Vieillir, personne n’y échappe. Ce phénomène physiologique normal ne devrait cependant pas être une excuse pour relâcher ses efforts à l’entraînement. Au contraire, il faut plutôt redoubler d’ardeur. Et de finesse.
Si vieillir est une condamnation à ralentir, il faudrait en avertir Miguel Indurain; le quintuple vainqueur du Tour de France n’a vraisemblablement pas reçu la note à cet effet. En 2016, le Roi Miguel, alors âgé de 52 ans, a par exemple avalé les vingt bornes d’un contre-la-montre individuel en 26min19 s, ce qui représente une impressionnante moyenne de 45,6 km/h. Son plus proche concurrent lors du volet sur deux roues de ce sprint par équipe du triathlon de Barcelone a quant à lui parcouru la distance en trois minutes de plus.

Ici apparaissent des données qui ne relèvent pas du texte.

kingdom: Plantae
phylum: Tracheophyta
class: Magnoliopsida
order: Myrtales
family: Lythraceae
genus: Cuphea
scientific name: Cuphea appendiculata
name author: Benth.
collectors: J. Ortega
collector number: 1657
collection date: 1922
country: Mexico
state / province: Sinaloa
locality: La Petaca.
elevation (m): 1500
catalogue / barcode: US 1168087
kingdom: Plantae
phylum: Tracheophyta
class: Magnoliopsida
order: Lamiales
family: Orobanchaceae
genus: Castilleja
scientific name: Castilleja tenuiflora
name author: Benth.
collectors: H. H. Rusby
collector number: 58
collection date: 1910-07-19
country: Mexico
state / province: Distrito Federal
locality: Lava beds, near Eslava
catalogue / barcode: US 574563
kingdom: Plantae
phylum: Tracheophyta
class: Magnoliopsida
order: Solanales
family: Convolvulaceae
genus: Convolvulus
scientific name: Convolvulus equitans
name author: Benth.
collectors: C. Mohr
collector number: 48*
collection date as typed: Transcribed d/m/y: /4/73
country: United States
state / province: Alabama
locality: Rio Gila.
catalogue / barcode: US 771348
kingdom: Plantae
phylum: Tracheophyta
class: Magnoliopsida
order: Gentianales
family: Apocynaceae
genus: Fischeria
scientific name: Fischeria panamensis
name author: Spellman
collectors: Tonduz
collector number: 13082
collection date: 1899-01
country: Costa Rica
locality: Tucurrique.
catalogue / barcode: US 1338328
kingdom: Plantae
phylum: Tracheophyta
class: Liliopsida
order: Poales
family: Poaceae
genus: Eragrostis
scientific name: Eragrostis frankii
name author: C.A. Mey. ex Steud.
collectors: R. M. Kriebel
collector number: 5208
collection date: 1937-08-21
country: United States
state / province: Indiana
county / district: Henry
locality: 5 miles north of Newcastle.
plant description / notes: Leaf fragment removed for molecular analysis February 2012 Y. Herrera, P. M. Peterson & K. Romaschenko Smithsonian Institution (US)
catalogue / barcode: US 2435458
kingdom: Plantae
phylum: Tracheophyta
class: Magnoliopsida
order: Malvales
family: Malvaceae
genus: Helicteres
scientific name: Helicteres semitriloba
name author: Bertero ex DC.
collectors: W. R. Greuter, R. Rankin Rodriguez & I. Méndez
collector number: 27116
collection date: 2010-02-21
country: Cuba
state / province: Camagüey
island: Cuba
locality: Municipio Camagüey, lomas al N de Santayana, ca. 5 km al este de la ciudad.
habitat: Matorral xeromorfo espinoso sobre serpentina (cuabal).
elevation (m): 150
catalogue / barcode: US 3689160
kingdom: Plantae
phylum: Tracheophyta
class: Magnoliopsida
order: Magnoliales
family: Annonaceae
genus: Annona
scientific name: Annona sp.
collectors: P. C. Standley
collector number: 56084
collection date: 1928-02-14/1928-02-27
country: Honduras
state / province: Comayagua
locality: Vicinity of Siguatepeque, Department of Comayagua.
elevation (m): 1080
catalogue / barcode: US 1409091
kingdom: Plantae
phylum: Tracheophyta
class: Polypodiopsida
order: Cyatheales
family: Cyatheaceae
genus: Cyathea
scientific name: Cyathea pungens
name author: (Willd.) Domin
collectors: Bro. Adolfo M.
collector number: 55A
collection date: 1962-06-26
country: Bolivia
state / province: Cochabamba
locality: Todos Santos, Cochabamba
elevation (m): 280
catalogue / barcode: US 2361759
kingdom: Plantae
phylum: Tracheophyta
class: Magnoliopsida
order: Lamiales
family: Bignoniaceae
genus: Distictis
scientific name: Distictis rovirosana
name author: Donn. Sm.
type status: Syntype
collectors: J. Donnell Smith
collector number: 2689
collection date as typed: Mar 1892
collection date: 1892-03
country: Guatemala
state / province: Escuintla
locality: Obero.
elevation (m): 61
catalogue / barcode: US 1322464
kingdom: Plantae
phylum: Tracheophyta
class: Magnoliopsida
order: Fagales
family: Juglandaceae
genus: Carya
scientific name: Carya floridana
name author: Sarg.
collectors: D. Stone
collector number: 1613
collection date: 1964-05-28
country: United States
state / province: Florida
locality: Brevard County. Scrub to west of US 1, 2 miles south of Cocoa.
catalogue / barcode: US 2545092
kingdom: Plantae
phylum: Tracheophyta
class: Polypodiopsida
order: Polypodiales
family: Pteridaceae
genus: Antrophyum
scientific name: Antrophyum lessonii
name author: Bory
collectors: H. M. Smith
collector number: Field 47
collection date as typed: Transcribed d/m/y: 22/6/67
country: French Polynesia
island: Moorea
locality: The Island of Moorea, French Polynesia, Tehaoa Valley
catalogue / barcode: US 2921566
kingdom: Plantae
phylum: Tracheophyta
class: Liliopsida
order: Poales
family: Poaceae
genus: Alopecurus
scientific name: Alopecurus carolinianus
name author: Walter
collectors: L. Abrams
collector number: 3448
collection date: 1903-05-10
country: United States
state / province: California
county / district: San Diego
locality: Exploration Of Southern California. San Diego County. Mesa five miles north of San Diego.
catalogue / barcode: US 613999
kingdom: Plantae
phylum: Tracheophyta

Le secret Indurain? Certes, la génétique y est sûrement pour quelque chose – le bruit court que sa consommation maximale d’oxygène à l’effort (VO2max), un indicateur fiable des performances à vélo, flirtait avec les 95 ml d’O2/kg/min au pinacle de sa carrière. En réalité, toutefois, Miguel Indurain a tout simplement continué à pédaler depuis le début de sa «retraite» sportive en 1997. Encore aujourd’hui, il prend régulièrement part à des cyclosportives comme la Marcha Cicloturista Quebrantahuesos, longue de 200 km et totalisant près de 3500 m de dénivelé .
Le cas de Miguel Indurain mais pareillement celui de Svein Tuft (41 ans), de Kristin Armstrong (44 ans) et de tant d’autres sportifs le prouvent: il est possible de préserver un bon niveau de performance quand on avance en âge. Assez en tout cas pour faire manger ses bas à de fringants vingtenaires (tel l’auteur de ces lignes). «Le déclin inévitable des performances qu’on attribue généralement au vieillissement est également dû à une baisse du niveau d’activité physique lorsqu’on se fait vieux. Ce sont deux facteurs qui se confondent, mais qui sont bel et bien distincts», souligne Martin Lussier, coauteur du livre Mythes et réalités sur le vélo, paru cette année aux Éditions de l’Homme.
En somme, il semble que l’entraînement soit la clé d’un vieillissement réussi, tout au moins sur le vélo. Or encore doit-on adapter son contenu à cette réalité afin d’en maximiser l’efficacité.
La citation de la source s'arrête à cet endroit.